WORK REQUIRED. Count the lines in the stored records below that contain the string "Firefox", matching case exactly, and reply with only that number.

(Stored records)
= Beginning of Section =

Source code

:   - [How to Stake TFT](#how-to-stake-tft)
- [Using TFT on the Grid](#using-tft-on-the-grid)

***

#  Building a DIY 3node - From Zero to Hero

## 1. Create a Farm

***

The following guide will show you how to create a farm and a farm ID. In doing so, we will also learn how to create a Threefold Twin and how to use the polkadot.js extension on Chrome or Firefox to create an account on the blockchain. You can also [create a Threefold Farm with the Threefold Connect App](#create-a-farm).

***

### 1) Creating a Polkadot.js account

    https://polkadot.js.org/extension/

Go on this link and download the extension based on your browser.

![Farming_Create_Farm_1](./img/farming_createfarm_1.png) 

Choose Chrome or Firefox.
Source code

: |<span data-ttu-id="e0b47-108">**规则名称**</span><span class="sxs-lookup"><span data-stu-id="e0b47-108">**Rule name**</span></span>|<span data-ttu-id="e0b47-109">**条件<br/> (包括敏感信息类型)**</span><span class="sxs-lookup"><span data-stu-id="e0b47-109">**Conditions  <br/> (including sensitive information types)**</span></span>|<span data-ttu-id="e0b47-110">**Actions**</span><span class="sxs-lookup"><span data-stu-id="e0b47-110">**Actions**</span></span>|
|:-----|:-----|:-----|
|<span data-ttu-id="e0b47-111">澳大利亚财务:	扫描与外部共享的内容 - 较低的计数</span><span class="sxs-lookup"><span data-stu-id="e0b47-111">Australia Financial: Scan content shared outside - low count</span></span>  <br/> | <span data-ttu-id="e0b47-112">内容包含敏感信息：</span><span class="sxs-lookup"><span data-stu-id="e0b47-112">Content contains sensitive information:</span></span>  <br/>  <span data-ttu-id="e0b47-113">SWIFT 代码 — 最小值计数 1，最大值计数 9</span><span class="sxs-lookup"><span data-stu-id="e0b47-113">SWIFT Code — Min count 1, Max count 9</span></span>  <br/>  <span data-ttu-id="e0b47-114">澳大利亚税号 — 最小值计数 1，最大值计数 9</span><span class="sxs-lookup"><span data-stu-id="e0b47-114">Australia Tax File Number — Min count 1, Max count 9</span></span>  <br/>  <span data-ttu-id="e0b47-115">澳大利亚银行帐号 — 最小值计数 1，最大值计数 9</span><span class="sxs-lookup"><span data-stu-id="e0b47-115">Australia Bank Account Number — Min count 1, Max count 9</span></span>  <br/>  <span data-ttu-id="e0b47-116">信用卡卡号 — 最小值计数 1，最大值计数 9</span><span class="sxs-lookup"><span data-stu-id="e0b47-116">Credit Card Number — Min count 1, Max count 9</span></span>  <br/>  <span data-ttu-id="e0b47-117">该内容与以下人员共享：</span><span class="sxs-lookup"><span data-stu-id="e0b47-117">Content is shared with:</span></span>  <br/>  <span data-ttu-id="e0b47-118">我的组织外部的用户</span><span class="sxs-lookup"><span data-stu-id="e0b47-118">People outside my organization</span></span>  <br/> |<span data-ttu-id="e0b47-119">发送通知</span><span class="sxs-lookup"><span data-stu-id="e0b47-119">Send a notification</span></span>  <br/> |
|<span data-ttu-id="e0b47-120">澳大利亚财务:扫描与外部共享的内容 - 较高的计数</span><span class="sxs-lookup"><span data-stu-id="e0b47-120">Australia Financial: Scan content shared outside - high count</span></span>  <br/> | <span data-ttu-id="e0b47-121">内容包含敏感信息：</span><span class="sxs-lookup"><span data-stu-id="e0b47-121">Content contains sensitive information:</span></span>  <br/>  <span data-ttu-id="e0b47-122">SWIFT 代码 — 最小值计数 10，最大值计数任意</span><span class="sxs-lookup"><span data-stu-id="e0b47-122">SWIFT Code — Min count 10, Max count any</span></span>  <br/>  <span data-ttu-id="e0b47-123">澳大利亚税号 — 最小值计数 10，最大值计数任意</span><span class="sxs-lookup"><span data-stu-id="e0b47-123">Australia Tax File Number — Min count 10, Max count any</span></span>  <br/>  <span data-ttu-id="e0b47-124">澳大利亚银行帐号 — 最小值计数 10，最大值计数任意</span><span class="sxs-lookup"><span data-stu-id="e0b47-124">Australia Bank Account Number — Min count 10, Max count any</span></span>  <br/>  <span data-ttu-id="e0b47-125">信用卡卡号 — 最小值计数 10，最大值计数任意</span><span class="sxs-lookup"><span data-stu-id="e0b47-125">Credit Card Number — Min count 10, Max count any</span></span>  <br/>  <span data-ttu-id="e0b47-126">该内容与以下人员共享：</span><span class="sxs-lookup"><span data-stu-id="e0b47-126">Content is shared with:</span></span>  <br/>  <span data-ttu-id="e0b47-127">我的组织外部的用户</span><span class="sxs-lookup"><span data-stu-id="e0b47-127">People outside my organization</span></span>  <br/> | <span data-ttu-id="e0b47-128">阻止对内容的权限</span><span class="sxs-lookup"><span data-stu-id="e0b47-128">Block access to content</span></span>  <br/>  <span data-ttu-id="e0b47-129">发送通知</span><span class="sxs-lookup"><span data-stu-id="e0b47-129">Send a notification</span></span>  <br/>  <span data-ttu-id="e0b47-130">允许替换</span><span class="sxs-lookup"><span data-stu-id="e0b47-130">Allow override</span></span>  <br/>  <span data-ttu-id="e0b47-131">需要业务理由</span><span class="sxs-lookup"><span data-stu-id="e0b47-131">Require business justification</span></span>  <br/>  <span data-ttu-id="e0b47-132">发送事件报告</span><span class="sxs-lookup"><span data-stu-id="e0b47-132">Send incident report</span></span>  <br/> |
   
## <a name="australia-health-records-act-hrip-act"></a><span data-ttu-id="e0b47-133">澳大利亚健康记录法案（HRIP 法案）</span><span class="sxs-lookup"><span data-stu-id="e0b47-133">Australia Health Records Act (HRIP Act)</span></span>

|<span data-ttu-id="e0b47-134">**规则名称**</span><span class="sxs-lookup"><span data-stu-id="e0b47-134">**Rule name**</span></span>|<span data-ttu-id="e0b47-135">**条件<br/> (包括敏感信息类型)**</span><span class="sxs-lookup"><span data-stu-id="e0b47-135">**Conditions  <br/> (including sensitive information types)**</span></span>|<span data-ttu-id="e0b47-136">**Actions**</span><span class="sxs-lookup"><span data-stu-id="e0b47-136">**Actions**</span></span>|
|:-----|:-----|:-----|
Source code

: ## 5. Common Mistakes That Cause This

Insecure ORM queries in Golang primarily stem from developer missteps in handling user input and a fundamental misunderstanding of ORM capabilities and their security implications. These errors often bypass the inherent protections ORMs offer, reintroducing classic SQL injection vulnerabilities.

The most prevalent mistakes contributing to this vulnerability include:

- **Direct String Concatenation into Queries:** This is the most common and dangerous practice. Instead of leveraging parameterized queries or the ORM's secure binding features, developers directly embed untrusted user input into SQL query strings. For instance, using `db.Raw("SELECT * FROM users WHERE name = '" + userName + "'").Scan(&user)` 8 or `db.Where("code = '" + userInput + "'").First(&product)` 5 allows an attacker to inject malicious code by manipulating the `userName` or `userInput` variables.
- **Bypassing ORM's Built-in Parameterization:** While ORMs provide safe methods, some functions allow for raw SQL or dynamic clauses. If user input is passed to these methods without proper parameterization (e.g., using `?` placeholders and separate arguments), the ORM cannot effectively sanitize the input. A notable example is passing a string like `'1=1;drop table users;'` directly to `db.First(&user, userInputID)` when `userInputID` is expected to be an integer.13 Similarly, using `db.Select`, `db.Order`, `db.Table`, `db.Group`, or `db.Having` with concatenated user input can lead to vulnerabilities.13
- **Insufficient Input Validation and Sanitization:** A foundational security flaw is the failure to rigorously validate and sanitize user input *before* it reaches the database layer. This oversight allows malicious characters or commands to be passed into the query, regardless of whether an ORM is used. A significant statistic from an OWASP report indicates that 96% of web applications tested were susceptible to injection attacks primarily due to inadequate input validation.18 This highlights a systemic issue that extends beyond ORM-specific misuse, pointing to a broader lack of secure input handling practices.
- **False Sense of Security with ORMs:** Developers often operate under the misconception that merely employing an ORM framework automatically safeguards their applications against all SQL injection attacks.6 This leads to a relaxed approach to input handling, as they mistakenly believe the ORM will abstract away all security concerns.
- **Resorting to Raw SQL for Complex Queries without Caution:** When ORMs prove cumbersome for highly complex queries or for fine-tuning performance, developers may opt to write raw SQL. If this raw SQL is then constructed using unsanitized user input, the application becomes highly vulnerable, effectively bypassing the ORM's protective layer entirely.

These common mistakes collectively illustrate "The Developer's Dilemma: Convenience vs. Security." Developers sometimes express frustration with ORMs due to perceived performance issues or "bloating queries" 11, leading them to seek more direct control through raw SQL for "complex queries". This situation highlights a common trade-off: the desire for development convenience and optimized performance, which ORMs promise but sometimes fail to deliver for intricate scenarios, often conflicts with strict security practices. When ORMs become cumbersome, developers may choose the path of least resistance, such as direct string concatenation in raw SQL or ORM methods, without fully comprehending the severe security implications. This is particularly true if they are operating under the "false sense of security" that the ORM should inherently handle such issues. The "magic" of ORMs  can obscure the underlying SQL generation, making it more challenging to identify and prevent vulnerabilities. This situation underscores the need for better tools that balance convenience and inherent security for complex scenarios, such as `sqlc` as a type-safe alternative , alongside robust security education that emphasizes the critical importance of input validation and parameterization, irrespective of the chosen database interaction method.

= End of Section =

YOUR RESPONSE. 2